### ABOUT THIS TASK
Pick out each line in the data below that contains the word "left" and copy those lines.
------------------------
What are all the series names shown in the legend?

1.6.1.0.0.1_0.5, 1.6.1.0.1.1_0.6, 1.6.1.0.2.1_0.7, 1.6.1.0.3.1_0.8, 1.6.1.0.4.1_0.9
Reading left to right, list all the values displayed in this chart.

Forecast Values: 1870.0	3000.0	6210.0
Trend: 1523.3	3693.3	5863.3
------------------------
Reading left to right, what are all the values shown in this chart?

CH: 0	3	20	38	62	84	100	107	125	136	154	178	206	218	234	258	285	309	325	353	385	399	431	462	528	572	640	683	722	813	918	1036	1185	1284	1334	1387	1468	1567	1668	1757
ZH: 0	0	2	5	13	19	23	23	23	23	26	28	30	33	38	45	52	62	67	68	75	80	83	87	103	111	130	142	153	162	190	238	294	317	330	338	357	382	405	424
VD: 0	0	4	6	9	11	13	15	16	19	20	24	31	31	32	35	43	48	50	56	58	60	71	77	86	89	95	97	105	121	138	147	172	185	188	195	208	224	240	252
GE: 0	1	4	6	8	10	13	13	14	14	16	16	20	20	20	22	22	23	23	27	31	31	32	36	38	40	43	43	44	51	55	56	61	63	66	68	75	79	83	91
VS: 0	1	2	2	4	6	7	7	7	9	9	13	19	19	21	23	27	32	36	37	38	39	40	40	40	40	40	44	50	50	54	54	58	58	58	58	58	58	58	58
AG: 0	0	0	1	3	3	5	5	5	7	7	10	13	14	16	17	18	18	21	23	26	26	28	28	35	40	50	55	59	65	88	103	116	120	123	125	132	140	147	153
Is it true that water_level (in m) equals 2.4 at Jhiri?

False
------------------------
### RESPONSE BOX
Reading left to right, list all the values displayed in this chart.
Reading left to right, what are all the values shown in this chart?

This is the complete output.